We never interrupted. Never asked for background checks. We just sat there wide-eyed, thinking, Wow, there’s a palace somewhere with golden staircases and a lot of mangoes.
But today’s kids? Different species altogether. Start a story: “Once upon a time there was a king, he had three sons—”
And immediately they’re like: “What were their names?”
Names? I don’t know. No one ever asked Grandma. She could’ve said Prince One, Two, and Three and we’d have swallowed it whole. But now you invent some names—Ali, Bilal, Kamran—and try to move on.
Then comes: “Didn’t they have a sister?”
Okay fine, suddenly there’s a princess. Welcome to the story, Madam Princess.
But the interrogation doesn’t stop.
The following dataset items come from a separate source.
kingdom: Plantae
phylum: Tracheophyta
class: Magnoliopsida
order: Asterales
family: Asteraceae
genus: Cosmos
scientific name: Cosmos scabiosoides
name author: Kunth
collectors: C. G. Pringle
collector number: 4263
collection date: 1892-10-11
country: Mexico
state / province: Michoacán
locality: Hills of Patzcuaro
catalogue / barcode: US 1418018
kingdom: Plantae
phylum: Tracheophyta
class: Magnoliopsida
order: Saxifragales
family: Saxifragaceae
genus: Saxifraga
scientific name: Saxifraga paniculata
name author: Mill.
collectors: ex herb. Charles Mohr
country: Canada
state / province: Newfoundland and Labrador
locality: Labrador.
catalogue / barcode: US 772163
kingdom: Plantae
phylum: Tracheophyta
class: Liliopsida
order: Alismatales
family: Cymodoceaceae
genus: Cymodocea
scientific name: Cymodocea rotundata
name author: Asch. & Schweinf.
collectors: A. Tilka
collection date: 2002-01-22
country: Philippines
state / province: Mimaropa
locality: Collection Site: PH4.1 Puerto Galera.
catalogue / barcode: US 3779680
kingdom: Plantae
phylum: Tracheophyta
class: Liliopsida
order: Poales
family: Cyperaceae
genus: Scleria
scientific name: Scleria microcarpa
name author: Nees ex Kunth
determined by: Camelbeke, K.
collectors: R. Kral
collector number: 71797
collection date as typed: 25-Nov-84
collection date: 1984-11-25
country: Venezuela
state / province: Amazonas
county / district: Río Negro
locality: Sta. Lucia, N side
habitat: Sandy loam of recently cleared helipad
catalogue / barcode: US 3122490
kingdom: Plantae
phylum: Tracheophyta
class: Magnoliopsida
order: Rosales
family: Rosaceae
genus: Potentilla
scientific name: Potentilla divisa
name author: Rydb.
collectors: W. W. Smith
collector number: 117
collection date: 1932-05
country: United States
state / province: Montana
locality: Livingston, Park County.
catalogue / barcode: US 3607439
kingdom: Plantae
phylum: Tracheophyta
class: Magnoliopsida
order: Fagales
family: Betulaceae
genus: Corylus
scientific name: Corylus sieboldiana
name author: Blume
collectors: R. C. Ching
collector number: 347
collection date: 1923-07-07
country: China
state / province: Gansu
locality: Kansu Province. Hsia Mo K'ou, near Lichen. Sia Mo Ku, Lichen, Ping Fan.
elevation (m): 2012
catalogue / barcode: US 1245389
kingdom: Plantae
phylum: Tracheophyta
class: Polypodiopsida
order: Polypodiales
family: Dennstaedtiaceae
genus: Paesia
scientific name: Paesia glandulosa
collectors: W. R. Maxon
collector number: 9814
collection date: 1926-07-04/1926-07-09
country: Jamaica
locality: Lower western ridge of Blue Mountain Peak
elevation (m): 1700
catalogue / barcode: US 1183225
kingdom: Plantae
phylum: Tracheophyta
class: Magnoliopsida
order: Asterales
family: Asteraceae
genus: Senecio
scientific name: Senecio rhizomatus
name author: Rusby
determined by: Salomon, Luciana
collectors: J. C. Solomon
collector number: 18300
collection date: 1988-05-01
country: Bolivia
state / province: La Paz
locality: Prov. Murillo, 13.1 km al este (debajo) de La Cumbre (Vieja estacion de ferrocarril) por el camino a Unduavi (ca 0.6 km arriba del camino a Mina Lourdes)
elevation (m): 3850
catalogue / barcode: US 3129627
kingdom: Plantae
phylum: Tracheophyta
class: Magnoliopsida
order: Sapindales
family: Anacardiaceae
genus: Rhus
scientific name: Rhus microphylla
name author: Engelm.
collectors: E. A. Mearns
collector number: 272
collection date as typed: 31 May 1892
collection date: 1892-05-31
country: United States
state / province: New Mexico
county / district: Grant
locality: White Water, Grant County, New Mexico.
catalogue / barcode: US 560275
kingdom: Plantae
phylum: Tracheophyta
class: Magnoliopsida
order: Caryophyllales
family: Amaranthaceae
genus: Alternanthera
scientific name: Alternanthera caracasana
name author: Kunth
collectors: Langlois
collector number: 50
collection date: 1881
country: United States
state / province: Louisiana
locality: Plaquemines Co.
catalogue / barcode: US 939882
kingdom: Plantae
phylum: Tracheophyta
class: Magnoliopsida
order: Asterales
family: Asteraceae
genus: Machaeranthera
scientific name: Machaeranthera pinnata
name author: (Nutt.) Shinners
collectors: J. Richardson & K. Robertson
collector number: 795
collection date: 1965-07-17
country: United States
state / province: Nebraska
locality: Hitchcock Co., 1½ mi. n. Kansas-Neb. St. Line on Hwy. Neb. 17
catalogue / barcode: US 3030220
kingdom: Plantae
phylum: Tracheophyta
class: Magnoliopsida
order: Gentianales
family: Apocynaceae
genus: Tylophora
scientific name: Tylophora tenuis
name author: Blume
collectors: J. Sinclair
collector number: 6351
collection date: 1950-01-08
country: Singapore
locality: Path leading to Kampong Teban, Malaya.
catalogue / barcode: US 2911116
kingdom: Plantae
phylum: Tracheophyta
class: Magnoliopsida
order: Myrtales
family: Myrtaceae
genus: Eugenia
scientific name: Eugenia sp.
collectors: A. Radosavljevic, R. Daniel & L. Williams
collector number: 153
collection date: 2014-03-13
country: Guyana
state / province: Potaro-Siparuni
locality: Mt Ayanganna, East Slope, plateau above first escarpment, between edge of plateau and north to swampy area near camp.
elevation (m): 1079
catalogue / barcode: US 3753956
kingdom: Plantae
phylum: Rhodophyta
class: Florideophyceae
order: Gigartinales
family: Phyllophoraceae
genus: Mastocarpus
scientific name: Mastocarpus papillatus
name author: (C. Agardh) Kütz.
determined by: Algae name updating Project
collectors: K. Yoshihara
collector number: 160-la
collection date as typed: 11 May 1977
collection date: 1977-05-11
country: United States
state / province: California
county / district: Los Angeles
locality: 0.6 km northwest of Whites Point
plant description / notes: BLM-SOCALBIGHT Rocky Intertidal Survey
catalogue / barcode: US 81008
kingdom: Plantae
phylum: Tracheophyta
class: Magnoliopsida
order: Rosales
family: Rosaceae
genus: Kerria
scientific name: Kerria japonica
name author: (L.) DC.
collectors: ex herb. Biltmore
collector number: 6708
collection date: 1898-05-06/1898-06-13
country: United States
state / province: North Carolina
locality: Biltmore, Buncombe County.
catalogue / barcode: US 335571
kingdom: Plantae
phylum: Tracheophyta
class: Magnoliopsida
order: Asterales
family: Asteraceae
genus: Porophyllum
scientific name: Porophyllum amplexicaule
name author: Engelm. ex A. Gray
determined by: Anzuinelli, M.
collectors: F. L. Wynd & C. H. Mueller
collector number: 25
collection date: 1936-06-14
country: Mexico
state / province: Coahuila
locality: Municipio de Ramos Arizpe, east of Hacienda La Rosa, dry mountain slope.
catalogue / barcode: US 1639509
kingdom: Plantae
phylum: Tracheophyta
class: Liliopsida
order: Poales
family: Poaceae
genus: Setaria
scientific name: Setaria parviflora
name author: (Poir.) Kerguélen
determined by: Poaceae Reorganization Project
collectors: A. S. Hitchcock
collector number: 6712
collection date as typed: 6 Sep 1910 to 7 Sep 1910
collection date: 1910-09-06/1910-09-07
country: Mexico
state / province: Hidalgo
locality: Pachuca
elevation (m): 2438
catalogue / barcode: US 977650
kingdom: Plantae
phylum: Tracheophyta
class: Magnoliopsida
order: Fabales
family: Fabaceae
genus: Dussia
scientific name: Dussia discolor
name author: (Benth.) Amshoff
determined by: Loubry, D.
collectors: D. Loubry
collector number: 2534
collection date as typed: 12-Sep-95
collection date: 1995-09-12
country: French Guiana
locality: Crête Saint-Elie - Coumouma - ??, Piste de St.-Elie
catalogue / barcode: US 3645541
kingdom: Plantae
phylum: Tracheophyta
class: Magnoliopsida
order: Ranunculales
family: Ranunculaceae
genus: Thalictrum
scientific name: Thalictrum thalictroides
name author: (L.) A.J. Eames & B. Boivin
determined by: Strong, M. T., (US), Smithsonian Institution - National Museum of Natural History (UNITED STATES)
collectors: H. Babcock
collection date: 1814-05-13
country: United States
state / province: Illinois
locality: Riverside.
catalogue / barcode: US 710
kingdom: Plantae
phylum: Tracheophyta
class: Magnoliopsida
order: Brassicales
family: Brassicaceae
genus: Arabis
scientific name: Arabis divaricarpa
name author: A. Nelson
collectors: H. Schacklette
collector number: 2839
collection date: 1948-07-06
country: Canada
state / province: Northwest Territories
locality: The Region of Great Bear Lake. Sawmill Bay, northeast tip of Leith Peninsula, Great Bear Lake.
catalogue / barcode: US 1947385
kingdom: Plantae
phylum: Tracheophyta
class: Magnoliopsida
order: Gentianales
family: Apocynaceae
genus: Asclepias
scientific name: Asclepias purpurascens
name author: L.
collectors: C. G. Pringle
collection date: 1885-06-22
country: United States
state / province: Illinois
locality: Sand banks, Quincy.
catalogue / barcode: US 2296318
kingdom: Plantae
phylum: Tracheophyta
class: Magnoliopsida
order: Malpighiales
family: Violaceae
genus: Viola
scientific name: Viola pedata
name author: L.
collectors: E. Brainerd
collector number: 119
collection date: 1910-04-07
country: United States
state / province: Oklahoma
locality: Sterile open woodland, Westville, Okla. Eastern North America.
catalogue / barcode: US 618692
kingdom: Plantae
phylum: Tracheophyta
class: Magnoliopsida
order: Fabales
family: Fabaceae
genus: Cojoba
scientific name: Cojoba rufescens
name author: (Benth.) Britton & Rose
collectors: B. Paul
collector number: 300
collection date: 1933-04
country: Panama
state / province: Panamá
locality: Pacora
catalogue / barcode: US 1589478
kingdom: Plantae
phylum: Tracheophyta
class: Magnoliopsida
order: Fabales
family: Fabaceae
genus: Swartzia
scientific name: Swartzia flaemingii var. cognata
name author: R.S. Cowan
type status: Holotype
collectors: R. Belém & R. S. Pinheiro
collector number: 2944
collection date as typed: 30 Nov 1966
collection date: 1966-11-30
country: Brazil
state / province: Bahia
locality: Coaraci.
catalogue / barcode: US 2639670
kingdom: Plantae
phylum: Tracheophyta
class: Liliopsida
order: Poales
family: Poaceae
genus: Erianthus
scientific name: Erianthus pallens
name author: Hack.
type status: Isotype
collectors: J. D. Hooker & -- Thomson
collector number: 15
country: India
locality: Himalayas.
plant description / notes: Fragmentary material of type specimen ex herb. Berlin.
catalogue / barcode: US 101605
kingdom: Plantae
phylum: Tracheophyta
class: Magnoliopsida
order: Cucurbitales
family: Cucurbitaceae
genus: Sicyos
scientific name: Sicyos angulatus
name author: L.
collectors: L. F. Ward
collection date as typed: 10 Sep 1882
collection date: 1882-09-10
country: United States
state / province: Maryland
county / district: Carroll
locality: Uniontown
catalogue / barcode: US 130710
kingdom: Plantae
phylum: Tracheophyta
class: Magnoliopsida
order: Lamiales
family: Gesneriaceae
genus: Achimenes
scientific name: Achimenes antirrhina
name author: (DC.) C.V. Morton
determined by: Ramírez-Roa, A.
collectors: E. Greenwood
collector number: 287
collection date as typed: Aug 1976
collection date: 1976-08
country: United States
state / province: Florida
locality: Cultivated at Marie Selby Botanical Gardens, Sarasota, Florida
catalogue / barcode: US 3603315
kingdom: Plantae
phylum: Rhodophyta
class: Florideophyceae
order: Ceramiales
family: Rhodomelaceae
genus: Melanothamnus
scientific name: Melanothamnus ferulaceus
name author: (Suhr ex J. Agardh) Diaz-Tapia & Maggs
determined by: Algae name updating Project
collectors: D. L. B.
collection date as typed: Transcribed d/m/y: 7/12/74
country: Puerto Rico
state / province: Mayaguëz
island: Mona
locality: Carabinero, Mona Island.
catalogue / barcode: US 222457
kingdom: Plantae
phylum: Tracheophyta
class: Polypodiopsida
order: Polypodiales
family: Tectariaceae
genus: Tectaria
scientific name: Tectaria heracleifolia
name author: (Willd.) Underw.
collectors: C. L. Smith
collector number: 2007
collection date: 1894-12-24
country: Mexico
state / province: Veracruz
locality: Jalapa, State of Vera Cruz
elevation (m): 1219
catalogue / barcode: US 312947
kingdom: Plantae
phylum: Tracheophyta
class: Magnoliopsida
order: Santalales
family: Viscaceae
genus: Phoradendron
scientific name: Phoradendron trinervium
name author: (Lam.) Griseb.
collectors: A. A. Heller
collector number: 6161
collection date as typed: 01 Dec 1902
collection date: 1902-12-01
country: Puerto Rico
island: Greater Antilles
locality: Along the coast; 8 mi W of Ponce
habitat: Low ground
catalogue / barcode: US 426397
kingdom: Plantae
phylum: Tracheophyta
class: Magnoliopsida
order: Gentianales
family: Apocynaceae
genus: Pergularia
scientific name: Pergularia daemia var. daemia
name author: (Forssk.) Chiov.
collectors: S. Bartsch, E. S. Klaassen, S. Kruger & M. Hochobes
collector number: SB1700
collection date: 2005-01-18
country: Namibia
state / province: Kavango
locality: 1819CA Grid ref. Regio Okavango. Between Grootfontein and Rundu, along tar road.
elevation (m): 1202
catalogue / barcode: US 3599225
Next: “Which class were they in?”
“Did they go to school in a van, or did their dad drop them off?”
“How much pocket money did they get?”
By this point, you’re not telling a fairy tale anymore, you’re writing their family census. You give up, hand the kid a mobile, and say: “Here, play Candy Crush. That’s your bedtime story.”
Now whenever kids ask, “Can you tell us a story?” it really means: “Pass the phone, uncle.”
The king, the queen, the prince, the princess—forgotten. The only royalty they care about now is Clash of Clans.